"Writing is a racket. Most published authors know other writers or editors. Connections are everything."

Says who?

There's nothing that sets my teeth on edge like reading this kind of misinformed garbage, which appeared in today's Philadelphia Inquirer, in an article profiling Philadelphia author Shawn McBride, who sold his debut novel Green Grass Grace without the benefit of influence or connections or access to "literary watering holes." He just found the names of some agents, wrote a great query letter, got an agent interested, and sold his book two weeks later. An anomaly! A miracle! A Cinderella story! Who'd have ever thunk it?

Except that's how it happens for lots of writers -- including me.
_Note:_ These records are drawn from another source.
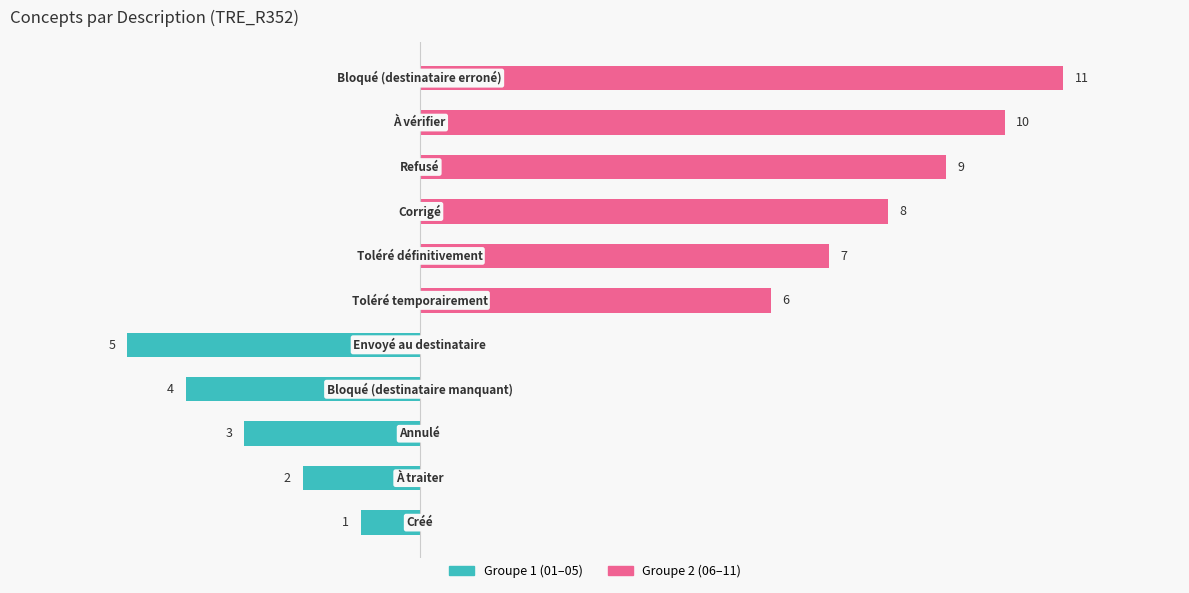

What are all the series names shown in the legend?

Groupe 1 (01–05), Groupe 2 (06–11)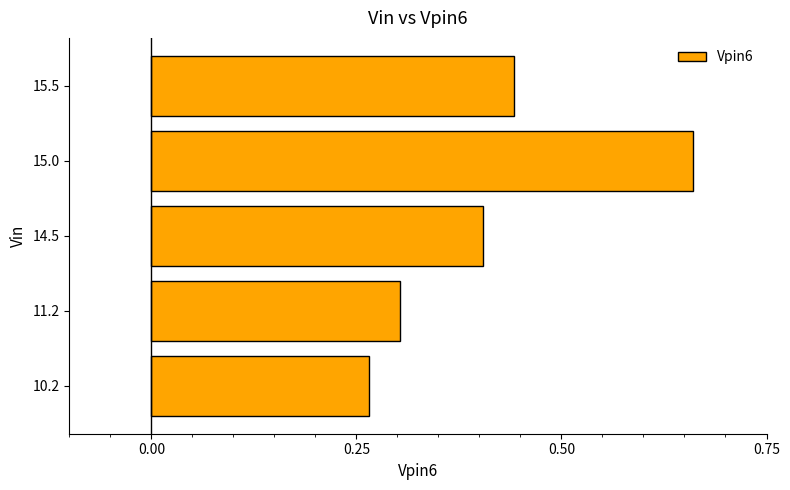

True or false: the data shows 0.4 at 11.2.

False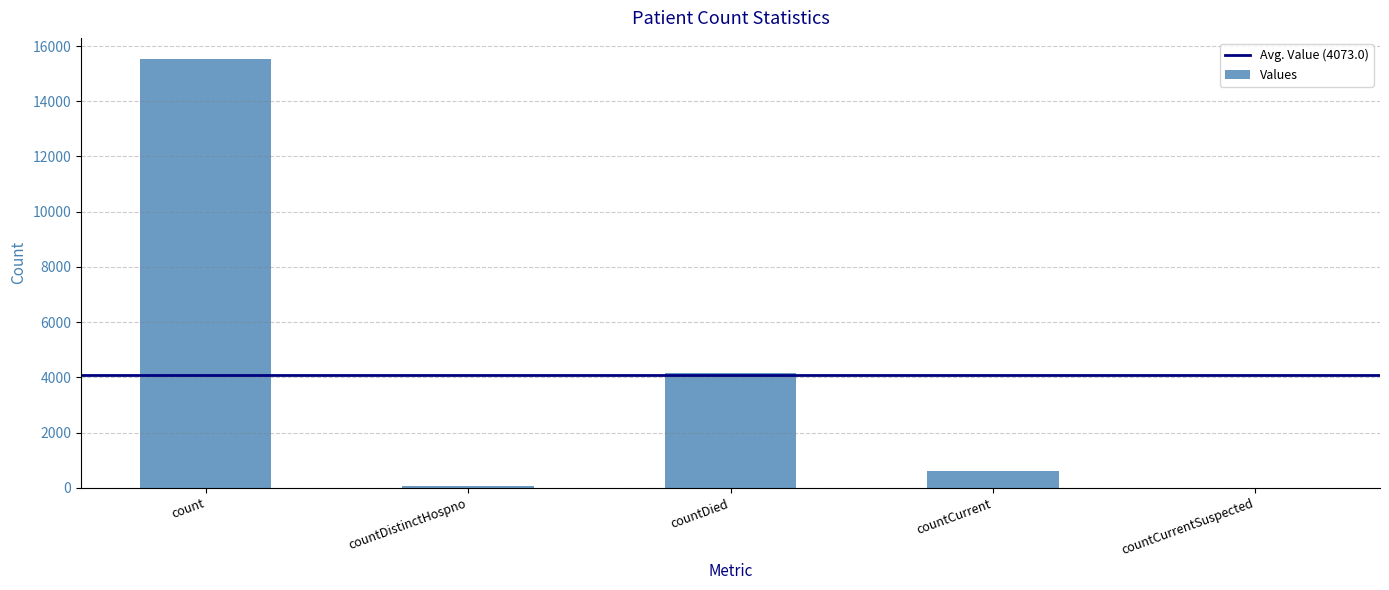

Count the number of categories in the chart.

5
I've written about this extensively in the "For Writers" section on my website, but I think it's worth revisiting, since I'm sure that anyone who reads today's Inquirer and doesn't know other editors or writers, and wouldn't be able to find a literary watering hole with a map and a Sherpa to guide her is going to come away unnecessarily discouraged.

When I wrote GOOD IN BED, I was working full-time as a reporter in Philadelphia. I wasn't hanging out in New York. I didn't know any agents or editors. When I finished the book, rather than asking around and seeking advice from colleagues who'd been published or well-connected college professors, I just got a book that listed literary agencies, picked twenty-five of them that had represented authors like me or books like mine, wrote what I thought was a funny, concise, compelling query letter, and sent it out.

Now, granted, I might have looked better on paper than McBride, who's a former mailman who had never published anything before. I'd worked at newspapers, I'd sold short stories, I'd taken creative writing classes and studied with big-name authors.

But as far as the New York-centric literary world was concerned, I was just another wannabe petitioning for a place in the slush pile. And still, without calling in a single connection, I eventually landed an agent, and a publishing deal. It took some time and persistence, but it happened...and my first book was eventually sold in four days. Why? Because it doesn't really matter who you are or who you know. What matters is that you've written a good book.

Good books get noticed by agents, get purchased by publishers, and find their way in the world. It doesn't matter whether they're written by Ivy League graduates whose fathers run publishing houses or mailmen with notebooks stuffed in their pockets. The myth that you need the right degree, the right last name, and the right connections to get a book deal is just that -- a myth (and one, I've noticed, that's most fervently embraced by people on the outside of the publishing world....the ones, perhaps, who like to think that if only they had the right connections, they'd be on the best seller list, too). Printing it like it's the gospel truth isn't doing readers, or writers, any favors.